The reasoning for the study was as follows. Many of the symptoms of sepsis are due to inflammation mediated by cytokines. Stimulating the vagus nerve decreases the inflammatory response in a variety of other diseases. It is hard to stimulate the vagus nerve directly since it is deep in the neck and check. So
We hypothesized that electroacupuncture can be an alternative strategy for vagal stimulation.
The key word is electroacupuncture.
Recently they excavated a 2000 year old tomb in China and what they found was, in a word, incredible. First was acupuncture needles. But more amazing was a set of dead AA batteries in a mechanical dragon that evidently rolled across the floor while playing cymbals. It strongly suggests that the ancient Chinese used electroacupuncture.
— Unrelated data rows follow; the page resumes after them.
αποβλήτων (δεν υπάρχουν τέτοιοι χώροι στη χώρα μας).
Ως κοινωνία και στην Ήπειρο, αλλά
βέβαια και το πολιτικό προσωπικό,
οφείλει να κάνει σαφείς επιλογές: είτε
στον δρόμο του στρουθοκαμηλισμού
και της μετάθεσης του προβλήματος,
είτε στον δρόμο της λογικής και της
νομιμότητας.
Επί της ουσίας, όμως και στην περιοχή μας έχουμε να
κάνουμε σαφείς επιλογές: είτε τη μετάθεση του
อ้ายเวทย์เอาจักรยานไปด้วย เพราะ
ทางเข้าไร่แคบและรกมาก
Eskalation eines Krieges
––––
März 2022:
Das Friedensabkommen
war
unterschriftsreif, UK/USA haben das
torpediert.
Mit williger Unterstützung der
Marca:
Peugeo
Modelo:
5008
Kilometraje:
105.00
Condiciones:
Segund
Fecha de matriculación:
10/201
So they stuck a needle in theST36 Zusanli point of mice. Which is in the leg. Who knew that mice and humans had the same meridians and acupoints. Then they cranked in some voltage and measured various cytokines and other inflammatory mediators under various conditions to see what happens. The results were interesting. The electroacupuncture treated mice had decreased mortality by an
anti-inflammatory mechanism mediated by the sciatic and vagus nerves that modulates the production of catecholamines in the adrenal glands.
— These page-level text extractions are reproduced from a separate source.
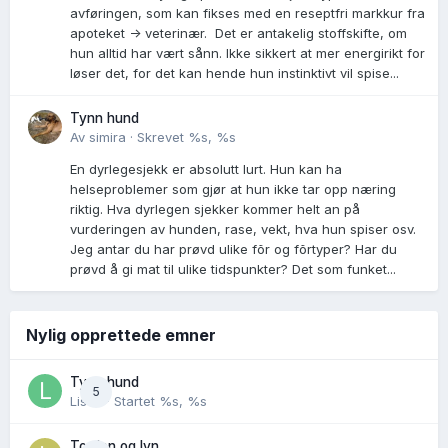
avføringen, som kan fikses med en reseptfri markkur fra
apoteket -> veterinær. Det er antakelig stoffskifte, om
hun alltid har vært sånn. Ikke sikkert at mer energirikt for
løser det, for det kan hende hun instinktivt vil spise...
Tynn hund
Av
simira
·
Skrevet
%s, %s
En dyrlegesjekk er absolutt lurt. Hun kan ha
helseproblemer som gjør at hun ikke tar opp næring
riktig. Hva dyrlegen sjekker kommer helt an på
vurderingen av hunden, rase, vekt, hva hun spiser osv.
Jeg antar du har prøvd ulike fõr og fõrtyper? Har du
prøvd å gi mat til ulike tidspunkter? Det som funket...
Nylig opprettede emner
Tynn hund
5
Lisen
· Startet
%s, %s
Torden og lyn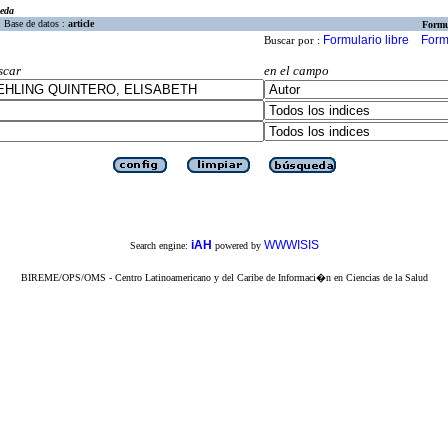
eda
Base de datos :
article
Formu
Formulario libre
Form
Buscar por :
scar
en el campo
iAH
WWWISIS
Search engine:
powered by
BIREME/OPS/OMS - Centro Latinoamericano y del Caribe de Informaci�n en Ciencias de la Salud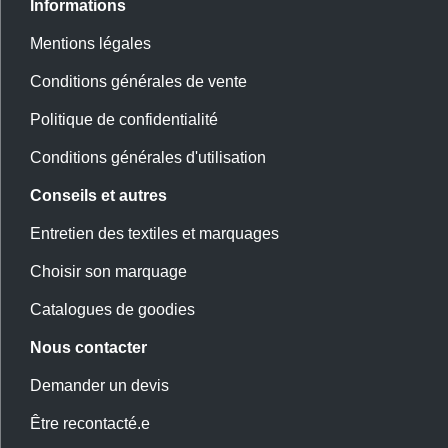
Informations
Mentions légales
Conditions générales de vente
Politique de confidentialité
Conditions générales d'utilisation
Conseils et autres
Entretien des textiles et marquages
Choisir son marquage
Catalogues de goodies
Nous contacter
Demander un devis
Être recontacté.e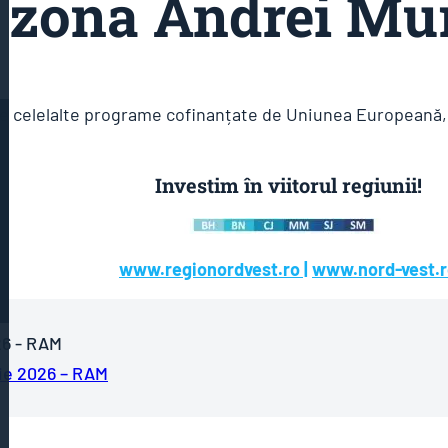
 zona Andrei Mu
re celelalte programe cofinanțate de Uniunea Europeană, 
Investim în viitorul regiunii!
www.regionordvest.ro |
www.nord-vest.r
26 - RAM
tie 2026 – RAM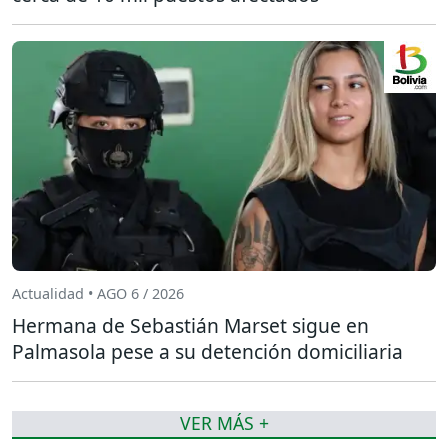
Actualidad • AGO 6 / 2026
Hermana de Sebastián Marset sigue en
Palmasola pese a su detención domiciliaria
VER MÁS +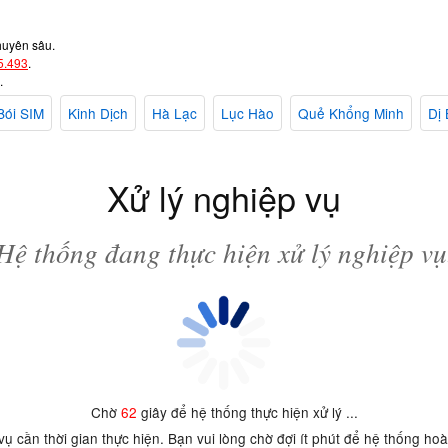
huyên sâu.
5.493
.
.
Bói SIM
Kinh Dịch
Hà Lạc
Lục Hào
Quẻ Khổng Minh
Dị 
Xử lý nghiệp vụ
Hệ thống đang thực hiện xử lý nghiệp vụ
Chờ
62
giây để hệ thống thực hiện xử lý ...
 vụ cần thời gian thực hiện. Bạn vui lòng chờ đợi ít phút để hệ thống ho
But here are some key notes from the paper
The anti-inflammatory effects of electroacupuncture are voltage dependent.
Direct electrical stimulation of the vagus nerve mimicked the production of dopamine and norepinephrine induced by electroacupuncture.
direct electrical stimulation of the sciatic nerve mimicked the anti-inflammatory effects of electroacupuncture in a voltage-dependent manner.
They did not use a a random peripheral site to apply the voltage or another acupuncture point as a control. As best I can tell, the study actually had nothing to do with acupuncture. What they demonstrated was electrical stimulation of peripheral nerves or the vagus nerve had a variety of benificial anti-inflammatory effects in mice. The use of the specific the acupuncture point was, well, pointless.
This is the kind of study that drives me nuts. It was an interesting study but you could remove all the references to acupuncture and the results would be just as applicable. I suppose it would lack the sexyness that acupuncture adds. Without acupuncture as a hook, I wonder if it would have been published in Nature Medicine or get the notice it did.
And, while interesting, given all the monitors on a patient in the ICU of sepsis, I can’t see any clinical utility until some clever researcher figures out a way to give the electricity without messing up the EKG etc.